Nancy Newman

Nancy Newman

Associate Professor
Department of Music & Theatre
Department of Women's, Gender & Sexuality Studies
nancy newman photo
About

Associate Professor Nancy Newman specializes in European and American musical practices since 1800, with an emphasis on the relationship between art music and popular culture. Her interests include critical theory, film music, and feminism. A recent article, “#Alma Too: The Art of Being Believed,” views Alma Mahler-Werfel through the lens of the #MeToo movement. It appeared in the Journal of the American Musicological Society (JAMS 75, no. 1 [April 2022]); see here for the abstract. Dr. Newman is currently working on a critical edition, Songs and Sounds of the Anti-Rent Movement in Upstate New York, under contract with SUNY Press. A political campaign song from this book project (recorded by alum Justin Friello) can be heard here.

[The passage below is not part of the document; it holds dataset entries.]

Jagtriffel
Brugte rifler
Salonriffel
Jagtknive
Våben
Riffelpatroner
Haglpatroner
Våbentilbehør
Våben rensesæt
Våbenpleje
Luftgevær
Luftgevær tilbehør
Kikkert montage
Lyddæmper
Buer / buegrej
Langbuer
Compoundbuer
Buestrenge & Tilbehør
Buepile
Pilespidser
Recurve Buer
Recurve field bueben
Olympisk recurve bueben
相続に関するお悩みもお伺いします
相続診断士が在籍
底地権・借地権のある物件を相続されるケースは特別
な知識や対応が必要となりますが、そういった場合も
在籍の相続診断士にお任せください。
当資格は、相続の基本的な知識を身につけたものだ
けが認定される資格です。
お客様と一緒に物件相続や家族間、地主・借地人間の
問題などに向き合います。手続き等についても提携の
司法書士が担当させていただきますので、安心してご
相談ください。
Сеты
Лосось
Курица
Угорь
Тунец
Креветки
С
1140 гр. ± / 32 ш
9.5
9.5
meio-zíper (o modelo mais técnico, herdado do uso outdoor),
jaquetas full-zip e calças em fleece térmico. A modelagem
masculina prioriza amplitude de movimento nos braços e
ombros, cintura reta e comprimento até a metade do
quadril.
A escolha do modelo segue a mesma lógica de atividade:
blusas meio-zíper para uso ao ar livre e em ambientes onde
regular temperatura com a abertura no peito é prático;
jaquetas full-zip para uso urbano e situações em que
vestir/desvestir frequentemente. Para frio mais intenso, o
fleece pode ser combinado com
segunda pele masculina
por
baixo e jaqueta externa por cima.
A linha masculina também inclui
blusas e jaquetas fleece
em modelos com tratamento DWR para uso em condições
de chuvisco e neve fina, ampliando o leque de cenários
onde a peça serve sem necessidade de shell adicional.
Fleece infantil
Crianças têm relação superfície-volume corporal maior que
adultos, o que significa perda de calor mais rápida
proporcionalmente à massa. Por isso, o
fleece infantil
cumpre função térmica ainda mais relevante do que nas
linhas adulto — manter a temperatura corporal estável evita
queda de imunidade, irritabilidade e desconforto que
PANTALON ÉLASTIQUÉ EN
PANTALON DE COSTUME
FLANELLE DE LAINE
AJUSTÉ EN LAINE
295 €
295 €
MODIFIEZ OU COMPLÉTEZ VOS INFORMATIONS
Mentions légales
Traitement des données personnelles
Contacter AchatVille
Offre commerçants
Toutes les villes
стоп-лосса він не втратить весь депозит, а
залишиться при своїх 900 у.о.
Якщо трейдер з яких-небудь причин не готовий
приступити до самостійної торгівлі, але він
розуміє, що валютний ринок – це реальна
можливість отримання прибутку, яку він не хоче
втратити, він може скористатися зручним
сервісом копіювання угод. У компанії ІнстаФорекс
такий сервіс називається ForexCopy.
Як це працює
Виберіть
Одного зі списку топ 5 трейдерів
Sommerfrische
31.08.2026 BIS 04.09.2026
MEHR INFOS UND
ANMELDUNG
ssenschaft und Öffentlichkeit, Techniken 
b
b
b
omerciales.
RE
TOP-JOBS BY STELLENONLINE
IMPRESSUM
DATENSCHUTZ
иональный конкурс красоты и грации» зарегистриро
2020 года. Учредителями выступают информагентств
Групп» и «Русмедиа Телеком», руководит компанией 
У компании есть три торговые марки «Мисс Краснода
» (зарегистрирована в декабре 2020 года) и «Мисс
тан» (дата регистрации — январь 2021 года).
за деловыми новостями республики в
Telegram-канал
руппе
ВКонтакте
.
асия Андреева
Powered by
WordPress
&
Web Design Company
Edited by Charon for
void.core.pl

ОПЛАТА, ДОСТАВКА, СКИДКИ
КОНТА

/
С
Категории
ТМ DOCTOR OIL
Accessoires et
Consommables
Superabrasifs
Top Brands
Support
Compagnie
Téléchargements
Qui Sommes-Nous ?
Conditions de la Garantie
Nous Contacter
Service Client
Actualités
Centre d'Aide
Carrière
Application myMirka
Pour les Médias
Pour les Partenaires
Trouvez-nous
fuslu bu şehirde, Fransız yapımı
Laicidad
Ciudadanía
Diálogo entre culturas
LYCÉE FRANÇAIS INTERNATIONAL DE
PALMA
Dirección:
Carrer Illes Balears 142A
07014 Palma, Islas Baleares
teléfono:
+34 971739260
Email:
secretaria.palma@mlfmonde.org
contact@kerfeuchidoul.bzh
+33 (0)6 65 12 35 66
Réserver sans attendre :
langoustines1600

Dr. Newman was the 2022 Rudolph Ganz Long-Term Fellow at the Newberry Library in Chicago. The residency facilitated research for her third book, “The Chicago Musical College and the Quest for Social Harmony: The First Hundred Years, 1867–1967.” In summer 2019, Dr. Newman participated in the Newberry’s National Endowment for the Humanities (NEH) Summer Institute, “Making Modernism: Literature and Culture in Chicago, 1893–1955.”

While serving as Chair from 2014–2019, Dr. Newman supervised the Music and Theatre Departments’ merger. She is Joint Faculty in the Department of Women's, Gender, and Sexuality Studies.

Dr. Newman's first book, Good Music for a Free People: The Germania Musical Society in Nineteenth-Century America, is published in the series, Eastman Studies in Music (University of Rochester Press, 2010). Additional work includes “Gender and the Germanians: ‘Art-Loving Ladies’ in 19th-Century Concert Life,” in American Orchestras in the Nineteenth Century (University of Chicago Press, 2012). This book was awarded the American Musicological Society (AMS) Ruth Solie Award for Outstanding Essay Collection. Dr. Newman’s 2014 talk on the Germanians' piano sheet music at the Library of Congress (co-sponsored by the AMS) can be viewed here

Other research topics include Bjork's contribution to Dancer in the Dark, the composer-performer Clara Wieck Schumann, and actress-singer Judy Holliday. An article on the 1950s musical, The 5000 Fingers of Dr. T, appears in Lowering the Boom: New Essays on the History, Theory and Practice of Film Sound (University of Illinois Press, 2008). She has contributed to The Grove Dictionary of American Music (Oxford Music Online) and published reviews in Nashim: A Journal of Jewish Women's Studies and Gender Issues, Women and Music, American Music, and Notes: Quarterly Journal of the Music Library Association. Her essay, “A Music Teacher’s Perspective on Savant Skill” appeared in Leon Miller’s Musical Savants: Exceptional Skill in the Mentally Retarded (Erlbaum, 1989).

Additional fellowships and awards for Dr. Newman’s research have been granted by the AMS, American Antiquarian Society, Music Library Association, AMS-New England, and John Nicholas Brown Center at Brown University. She holds degrees from the University of Chicago and Brown University, where she worked with Rose Subotnik. Prior teaching includes appointments at Tufts, Wesleyan, and Clark University. A performer of electroacoustic music for piano and other keyboards, she gave the U.S. premiere of Matt Malsky’s heterogeneous for toy piano and live-processed sound at Brooklyn’s Bargemusic and participated in a collective improvisation of Cardew's Treatise. Dr. Newman has also been a member of several West African drumming and Indonesian gamelan ensembles.